* WHAT THE TASK ASKS
Print out each record below, unaltered and complete, without its images.
BEGIN DATA PROVIDED
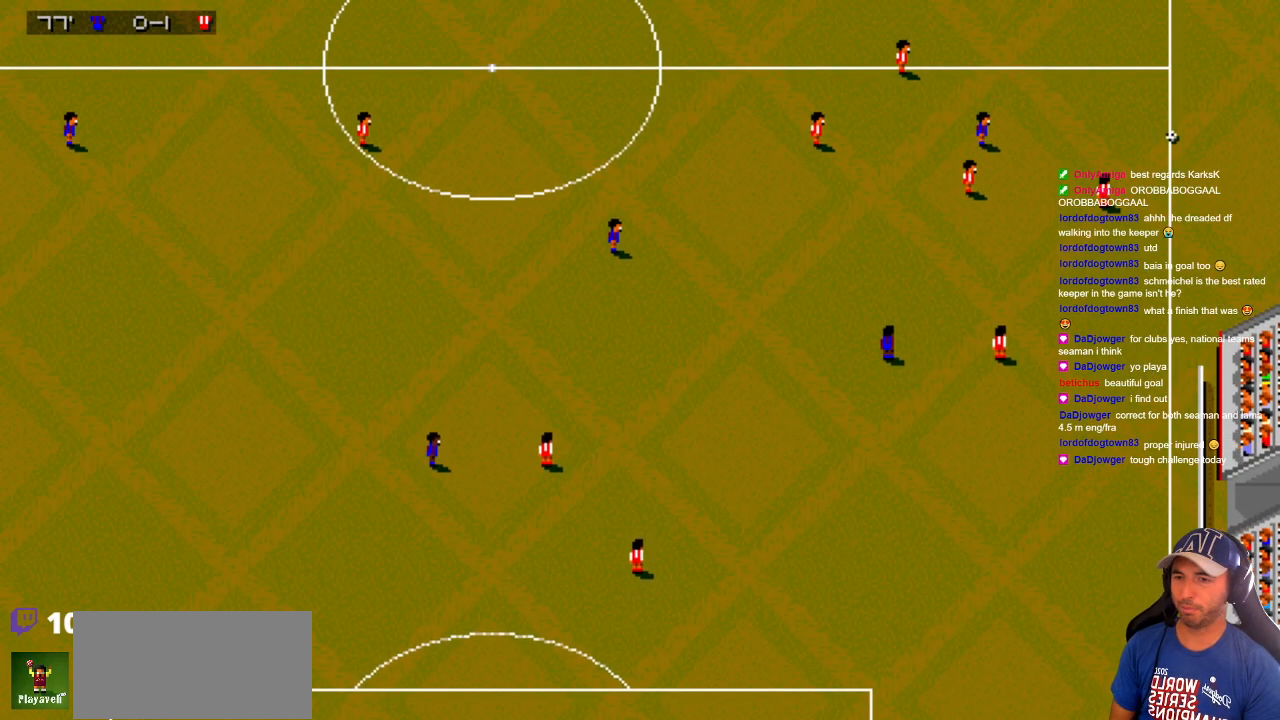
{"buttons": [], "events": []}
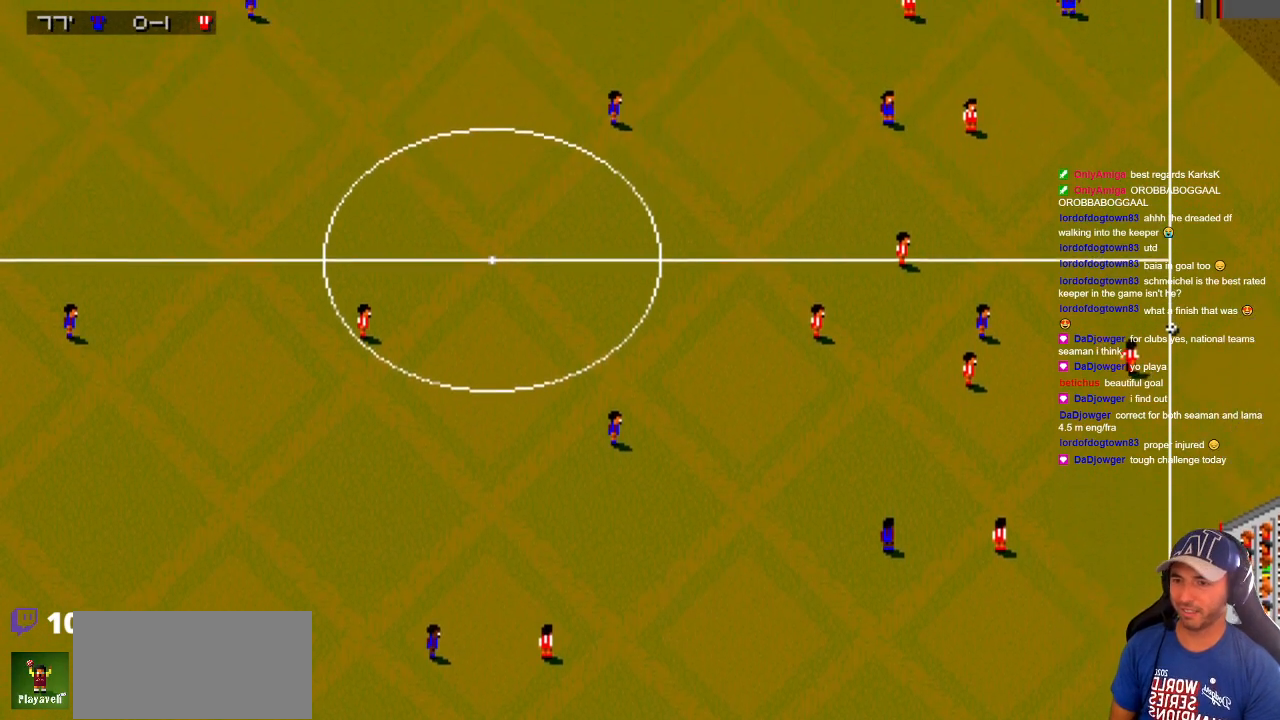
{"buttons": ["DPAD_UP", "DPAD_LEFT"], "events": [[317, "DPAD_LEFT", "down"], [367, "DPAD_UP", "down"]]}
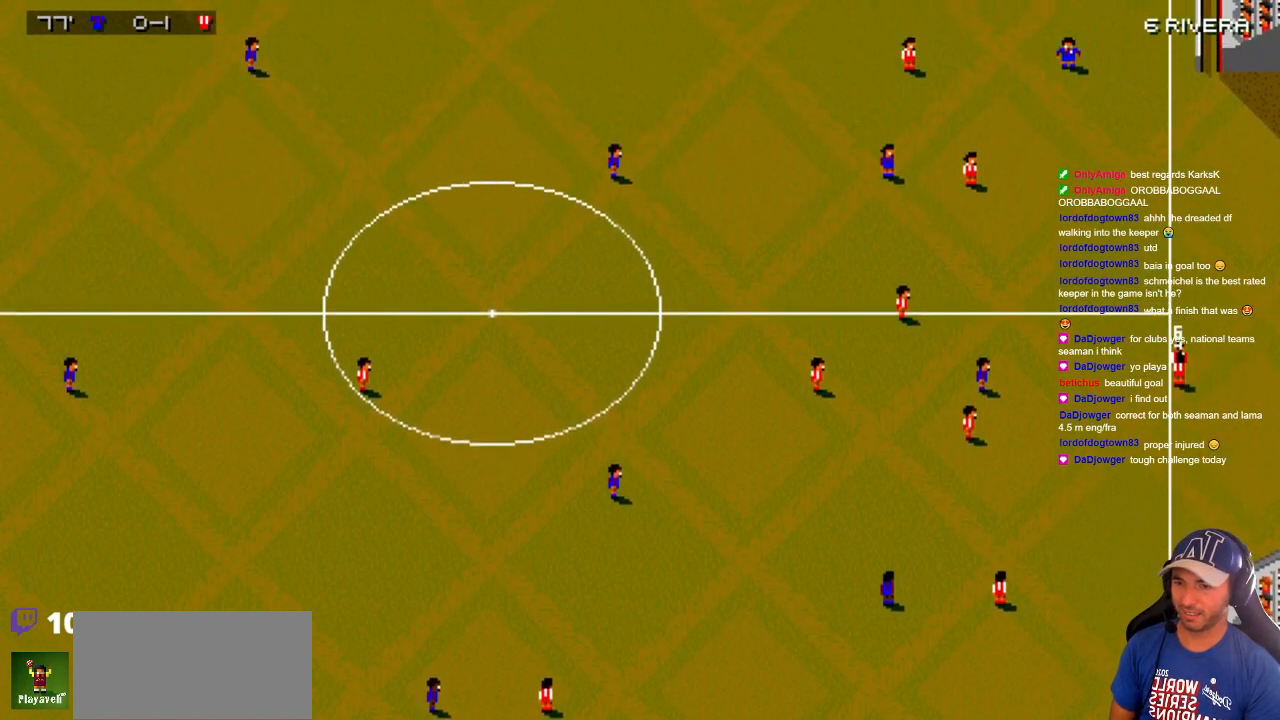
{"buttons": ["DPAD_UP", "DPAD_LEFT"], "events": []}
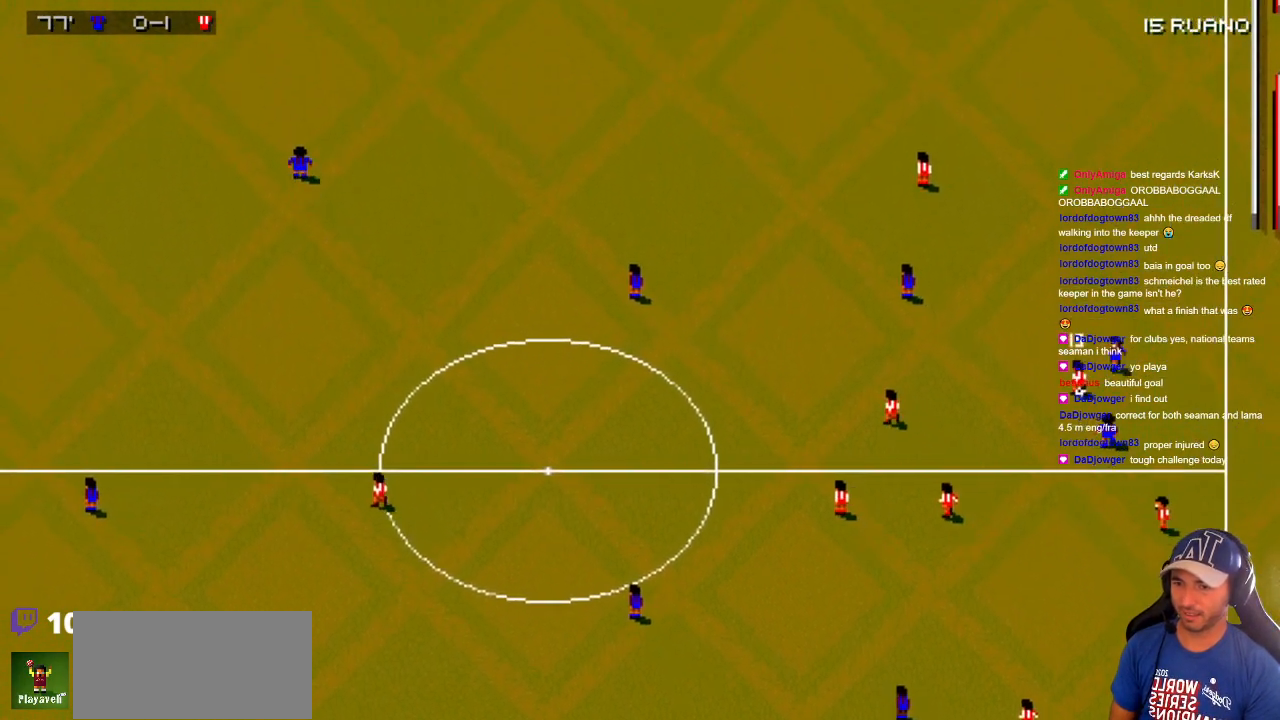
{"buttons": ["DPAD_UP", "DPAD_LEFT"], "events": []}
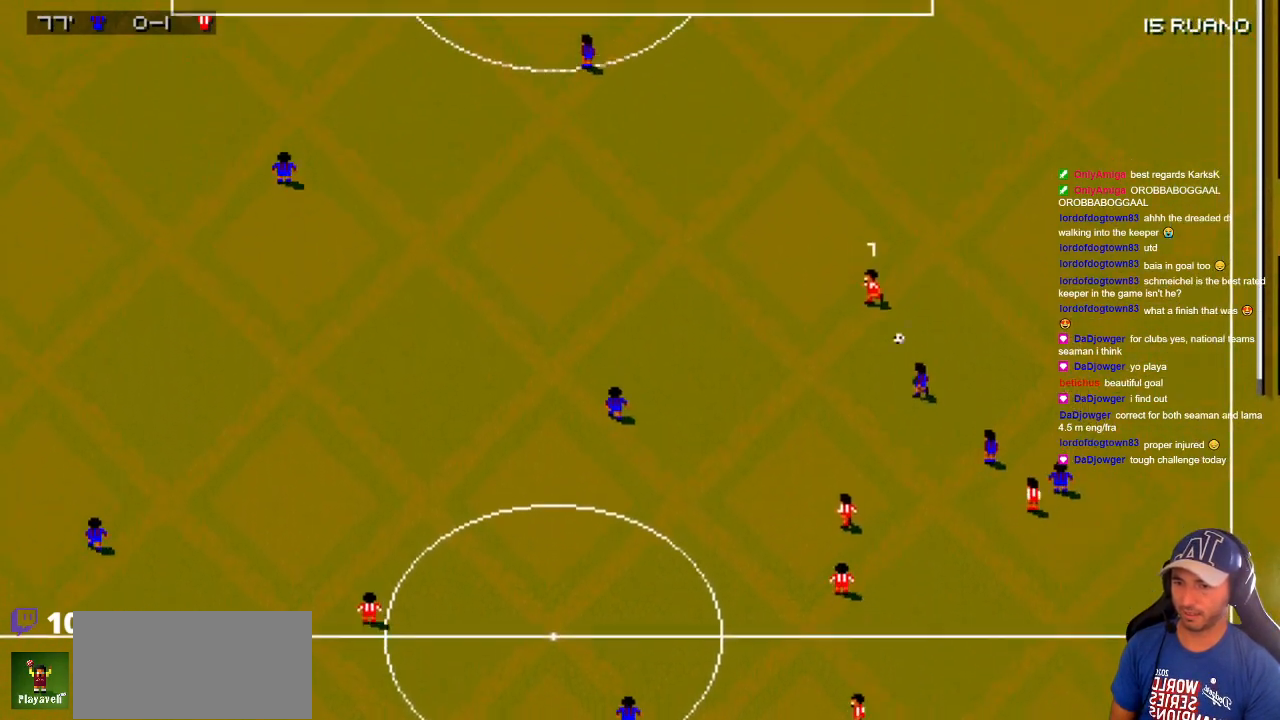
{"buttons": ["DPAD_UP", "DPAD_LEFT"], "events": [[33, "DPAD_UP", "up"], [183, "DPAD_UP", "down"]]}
END DATA PROVIDED
* ANSWER AREA
{"buttons": [], "events": []}
{"buttons": ["DPAD_UP", "DPAD_LEFT"], "events": [[317, "DPAD_LEFT", "down"], [367, "DPAD_UP", "down"]]}
{"buttons": ["DPAD_UP", "DPAD_LEFT"], "events": []}
{"buttons": ["DPAD_UP", "DPAD_LEFT"], "events": []}
{"buttons": ["DPAD_UP", "DPAD_LEFT"], "events": [[33, "DPAD_UP", "up"], [183, "DPAD_UP", "down"]]}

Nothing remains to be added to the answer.